A gentle reminder in case you’ve forgotten: tax time is just around the corner, and Uncle Sam is waiting to collect his annual fee. Like a trip to the dentist, completing your taxes before the mid-April deadline is an unwelcome but necessary task, and avoidance only makes things worse. You may owe less than you think, however, or even be entitled to a refund. To avoid overpaying the IRS, make sure you know about these easily overlooked federal tax break options.
First-time Homeowners Credit A temporary tax break that was signed into law last year for first-time homeowners now has an extended deadline and improved terms. In its original form, this limited-time incentive provided a $7,500 tax credit to first-time homeowners who purchased a house between April 9, 2008 and June 30, 2009, plus a repayment requirement with a 15-year time limit. Under the new terms, the first-time home purchase deadline has been extended to Dec. 1, 2009 and the tax credit amount has been increased to $8,000. The repayment requirement has also been waived, as long as the home isn’t sold for at least 3 years. In addition, first-time buyers in 2009 are allowed claim this credit ahead of time by including it on their 2008 tax returns.
Job-Search Costs Deduction Tax deductions often play a secondary role to credits and exclusions, but they are far from being worthless. One lesser-known deduction option that can help trim your tax bill involves job-hunting expenses. If you lost your job in 2008, you may be able to deduct the expenses of searching for a new one, but only under the following conditions:
1. Job-search expenses are deductible if you looked for new employment within the same line of work. If you searched for your first job or for one that was in another line of work, you’re out of luck in terms of deducting job-search expenses.

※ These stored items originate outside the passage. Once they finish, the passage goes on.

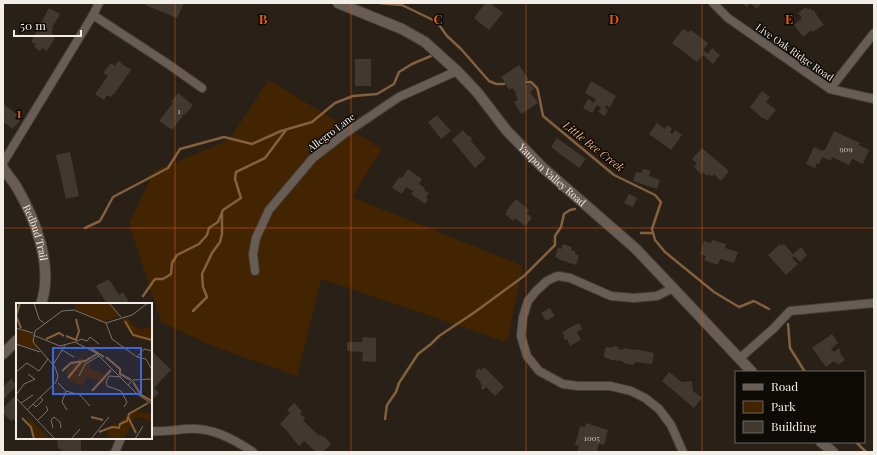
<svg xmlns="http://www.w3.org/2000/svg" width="877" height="455" viewBox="0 0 877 455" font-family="'Playfair Display',serif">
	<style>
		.green { fill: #432400 }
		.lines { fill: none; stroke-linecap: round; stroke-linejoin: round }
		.stream { stroke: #84603d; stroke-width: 2.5 }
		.building { fill: #41382f }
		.minor-casing { stroke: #433c36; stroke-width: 10 }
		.tertiary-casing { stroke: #433c36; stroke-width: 12 }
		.minor { stroke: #685d54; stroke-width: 8 }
		.tertiary { stroke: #685d54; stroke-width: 10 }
		.grid { fill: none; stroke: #e8590c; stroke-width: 1; stroke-opacity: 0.55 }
		.labels { text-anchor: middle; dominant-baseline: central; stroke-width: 3; stroke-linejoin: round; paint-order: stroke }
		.number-label { font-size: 8px; fill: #c6c0b9 }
		.street-label { font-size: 10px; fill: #f3ede7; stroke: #0e0b07 }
		.water-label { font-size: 11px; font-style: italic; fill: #edb37c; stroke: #0e0b07 }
		.inset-river { fill: none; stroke: #84603d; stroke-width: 2 }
		.inset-road { fill: none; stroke: #7a726b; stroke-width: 1 }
		.view { fill: #3d66da; fill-opacity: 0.15; stroke: #3d66da; stroke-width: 2 }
		.inset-edge { fill: none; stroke: #f3ede7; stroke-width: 2 }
		.grid-label { font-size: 13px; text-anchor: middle; font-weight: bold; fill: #e8590c; stroke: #0e0b07; stroke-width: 3; stroke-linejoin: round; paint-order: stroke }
	</style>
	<rect width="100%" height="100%" fill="#292018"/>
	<polygon class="green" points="269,80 382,149 352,197 523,266 507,342 321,279 297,376 210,345 161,322 129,224 154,171 229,140"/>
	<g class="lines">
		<g class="stream">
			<polyline points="379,3 402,5 437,22 447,36 461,49 489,81 496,84 504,84"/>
			<polyline points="526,82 531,82 537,88 538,91 543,116 614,175 655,195 661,202 652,229 655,240 665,252 714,292 739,307 754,301 769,309"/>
			<polyline points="85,228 100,221 113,197 168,168 180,149 224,137 252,144 281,131 312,122 335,103 353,96 377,94 394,84 399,72 412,64 431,56"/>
			<polyline points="641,233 653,233"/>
			<polyline points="143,296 155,279 163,279 171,274 172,263 177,255 199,244 207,235 209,228 218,222 223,210 241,198 235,179 236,172 265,158 286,130"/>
			<polyline points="193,311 207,297 203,287 202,274 212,253 220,242 222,234 222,214"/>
			<polyline points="788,324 790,348 805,372"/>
			<polyline points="385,419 387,405 396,392 399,383 418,354 431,344 439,336 475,312 524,276 555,245 555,236 561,227 564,214 570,210 575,209"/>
			<polyline points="856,442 866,452"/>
		</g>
	</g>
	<g class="building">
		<polygon points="146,3 184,3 177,18 145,5"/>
		<polygon points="485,3 490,3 503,13 489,30 474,18"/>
		<polygon points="742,3 762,3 757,9 750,3 747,7"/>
		<polygon points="806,7 808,10 810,8 812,11 813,10 824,25 813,32 812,30 803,37 794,25 802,18 798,13"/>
		<polygon points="49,8 60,14 52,28 53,29 51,33 56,36 47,51 42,48 40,51 34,47 36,44 31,42"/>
		<polygon points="683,29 689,32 691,30 708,43 703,50 708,54 712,48 720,55 713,64 703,55 697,62 672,43"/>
		<rect x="355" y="59" width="16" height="27"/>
		<polygon points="118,61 131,70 114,94 113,94 111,97 107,95 104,100 95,94 108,76 103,73 111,63 115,66"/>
		<polygon points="519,65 529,80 525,82 526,85 530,83 534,89 530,92 538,103 521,114 514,102 518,100 515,94 516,93 512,88 509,90 501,77"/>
		<polygon points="591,81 616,96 610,107 606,105 605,108 608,110 605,116 598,112 601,108 597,105 592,113 583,108 588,99 594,103 596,99 585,93"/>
		<polygon points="762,91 770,97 766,102 776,110 767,121 764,118 763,119 750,107"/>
		<polygon points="178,93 193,105 185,115 184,114 172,130 159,121 173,103 171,102"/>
		<polygon points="3,104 22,118 13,129 3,122"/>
		<polygon points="437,115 451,131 441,139 428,122"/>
		<polygon points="657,123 665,129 667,125 672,129 670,132 672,134 675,130 682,135 671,150 649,134"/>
		<polygon points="463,130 468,136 469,135 472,139 471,141 486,158 475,168 452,140"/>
		<polygon points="834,131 860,143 859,145 869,150 863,164 852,159 849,165 832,157 831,161 822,157 819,164 817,163 815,168 806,164 814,147 822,151 823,150 825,150"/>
		<polygon points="557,138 586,159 579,168 551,147"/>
		<polygon points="702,148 729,171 721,181 714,174 712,177 708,174 707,176 702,172 701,174 694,167 697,163 692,159"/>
		<polygon points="70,152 79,196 66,199 56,155"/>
		<polygon points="408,169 422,179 419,184 425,188 424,190 429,193 426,197 428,199 425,204 411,194 413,191 406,187 402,194 392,188 399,177 402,178"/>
		<polygon points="643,169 651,171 649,176 660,180 657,189 633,181 636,172 641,173"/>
		<polygon points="629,194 637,198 633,207 624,203"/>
		<polygon points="516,199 529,210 527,213 532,218 525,226 515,218 513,221 505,214 507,212 506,211"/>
		<polygon points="712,240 726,244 725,248 738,252 734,263 720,259 718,265 704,260 706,256 700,254 704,241 711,243"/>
		<polygon points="563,244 572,247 571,250 575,251 575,254 579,255 576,265 558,259 558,258 555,257 558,248 561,249"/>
		<polygon points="780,244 782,246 784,244 793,254 801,247 807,255 800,262 794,256 792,258 798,264 786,275 768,255"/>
		<polygon points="109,279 119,295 123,292 130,304 107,304 96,286"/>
		<polygon points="550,308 555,316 546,321 541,313"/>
		<polygon points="579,323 582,329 577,332 581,340 570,346 567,339 565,340 563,337 565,336 562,332"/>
		<polygon points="832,334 838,343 831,349 832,351 834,351 834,352 839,348 841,352 840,353 845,360 838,365 836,362 835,363 834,361 826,367 812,348"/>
		<polygon points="363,337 376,338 376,362 362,361 363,352 347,351 347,342 362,342"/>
		<polygon points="613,346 619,347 618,349 623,350 624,348 635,350 636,349 654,353 652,364 635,362 634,364 632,365 624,363 622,361 610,360 610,359 605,358 605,357 604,356 605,348 607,347 612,348"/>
		<polygon points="151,350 171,370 154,388 159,393 151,400"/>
		<polygon points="484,367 504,387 495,396 486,387 483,390 481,388 482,386 480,383 481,382 475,376 477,374 475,372 479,368 481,370"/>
		<polygon points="669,372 682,382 692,381 693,391 702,398 694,408 662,381"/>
		<polygon points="11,379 17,385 3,400 3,387"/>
		<polygon points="15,396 17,397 17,414 16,416 17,417 17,421 16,422 13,419 11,421 3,413 3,408"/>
		<polygon points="294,403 302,411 300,414 305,418 303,420 319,436 320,434 323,437 324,436 331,444 323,452 316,452 304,441 299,446 288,433 289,433 280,424 290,413 287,410"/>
		<polygon points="586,423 608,430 604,445 599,444 597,452 577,452 579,446 575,445 580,426 585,427"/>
		<polygon points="57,438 81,438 81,452 62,452 61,449 58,449"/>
	</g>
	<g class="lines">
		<g class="minor-casing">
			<g id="minor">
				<polyline points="713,3 728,18 830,89 874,99"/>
				<polyline points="93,15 168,64 202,88"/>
				<polyline points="830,89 874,33"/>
				<polyline points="3,163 93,15 99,3"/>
				<polyline points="255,271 253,254 256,238 269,210 313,158 344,134 399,97 457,71"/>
				<polyline points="673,288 657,296 634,298 611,296 570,278 559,276 555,277 547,281 536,291 528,301 523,317 521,336 527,356 539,371 563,384 578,386 610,386 631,391 645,398 659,409 671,425 683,452"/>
				<polyline points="739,359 773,329 790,311 874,303"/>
				<path d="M151,431c11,1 23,-1 35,-2 25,-2 46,9 67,23"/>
				<polyline points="115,452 121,438"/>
			</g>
		</g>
		<g class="tertiary-casing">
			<g id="tertiary">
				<path id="s1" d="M338,3l64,26 23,13 32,29 20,21 30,39 35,36 93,81 38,40 79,84"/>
				<path id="s2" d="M3,168c4,6 9,12 13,18 19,32 38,81 25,118"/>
				<polyline points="3,354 17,340"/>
				<polyline points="821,442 833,452"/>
			</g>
		</g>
		<use href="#minor" class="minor"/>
		<use href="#tertiary" class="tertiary"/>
	</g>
	<path class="grid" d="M175,3v449M351,3v449M526,3v449M702,3v449M3,228h871"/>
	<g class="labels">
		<g class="number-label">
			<text x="179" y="110">1</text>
			<text x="846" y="148">909</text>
			<text x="592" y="437">1005</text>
		</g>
		<g class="street-label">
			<text transform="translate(795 52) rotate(35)">Live Oak Ridge Road</text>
			<text transform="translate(331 132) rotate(-37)">Allegro Lane</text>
			<text stroke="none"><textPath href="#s1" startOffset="280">Yaupon Valley Road</textPath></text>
			<text stroke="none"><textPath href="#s2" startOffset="73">Redbud Trail</textPath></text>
		</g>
		<g class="water-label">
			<text transform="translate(594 146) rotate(38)">Little Bee Creek</text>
		</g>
	</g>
	<g transform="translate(16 303)">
		<rect width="136" height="136" fill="#292018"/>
		<path d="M60,0h32l12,13 -19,6 -27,-14zM110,14l13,13 13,-4v16l-17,-4 -11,-13 -2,-7zM0,27l15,3 7,17 -22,-7zM64,54l12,6 -3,5 17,7 -2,8 -18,-6 -3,9 -14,-5 -3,-10zM117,107l19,5v8l-11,-6 -7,2 -10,20h-13l-4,-6 5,-9 7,-1zM10,111l24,25h-16z" fill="#432400"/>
		<path class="inset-river" d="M4,0l-4,13 5,12M109,18l8,14 19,5M50,33l10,4 3,-9 -3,-12M30,36l13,-6 5,3M74,45l14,9M90,54l14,12v5l11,6M46,68l9,-8 14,-2 12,-7M52,75l13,-16M117,79l8,13 11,6M76,88l19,-21M75,114l12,3M112,114l8,16M6,115l9,9 3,12M83,129l13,-5 7,1 1,-4 7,-3 2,-7 19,-11"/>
		<path class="inset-road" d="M18,0l5,16 5,4M93,0l12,14M90,20l6,16 25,18 9,2 6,11M0,25l17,5M17,32l27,11 15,-4 21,11 40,40 16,11M60,39l5,-3 6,2 3,-4 9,7M0,41l24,8M46,47l12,7M121,54l7,-8 8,2M37,62l12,-20M0,69l11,-9 12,8 9,-12M63,73l6,-12 14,-8M105,74l-12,-1 -3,6 1,4 14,5 6,11 -3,5M42,80l8,8 14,4 10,11M112,82l5,-5 19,-1M50,88l-4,11 5,8M0,92l8,-11 11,-5 -7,-5M0,95l39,41M5,100l12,-8M17,101l3,3 7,-7 -3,-3M11,107l29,-28 2,-6 -3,-9 -22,-25 2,-11 27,-20 12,-1 32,13 26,-8 16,-12M21,118l11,-11 -2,-4M37,125l-2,-8 3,-3 6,5 1,6M55,136l9,-10M75,136l18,-22M119,136l8,-13"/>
		<path class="view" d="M37,45h88v46h-88z"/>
		<rect width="136" height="136" class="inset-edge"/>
	</g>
	<g class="grid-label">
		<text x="263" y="24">B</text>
		<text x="438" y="24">C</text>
		<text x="614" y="24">D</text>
		<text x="789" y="24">E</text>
		<text x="19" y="118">1</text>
	</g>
	<rect width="877" height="455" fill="none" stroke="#f3ede7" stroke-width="8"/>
	<rect x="735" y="371" width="130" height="72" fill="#0e0b07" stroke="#6a6561"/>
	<rect x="743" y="384" width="20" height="6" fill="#685d54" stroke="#6a6561"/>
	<text x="771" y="391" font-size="12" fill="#f3ede7">Road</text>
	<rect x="743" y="401" width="20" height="12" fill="#432400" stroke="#6a6561"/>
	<text x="771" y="411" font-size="12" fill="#f3ede7">Park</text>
	<rect x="743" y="421" width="20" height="12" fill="#41382f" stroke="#6a6561"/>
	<text x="771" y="431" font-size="12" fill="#f3ede7">Building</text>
	<path d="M14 30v6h67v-6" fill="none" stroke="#f3ede7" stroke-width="2"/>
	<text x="20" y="30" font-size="12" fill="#f3ede7" stroke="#0e0b07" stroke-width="3" paint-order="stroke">50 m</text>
</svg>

2. You must itemize deductions on your 2008 tax return in order to deduct job-hunting expenses. In addition, these expenses must exceed 2 percent of your 2008 adjusted gross income to qualify as a deduction.
Health Savings Account Funds Exclusion As the term implies, the beauty of an exclusion is that qualifying funds are literally excluded from being taxed. For example, this applies to health savings account (HSA) funds, which provide an alternative to traditional health care coverage and supplement a corresponding high-deductible health insurance plan. All HSA funds are tax-free, and unlike other types of investment accounts, there are no penalty taxes for early fund withdrawals when it comes to HSAs.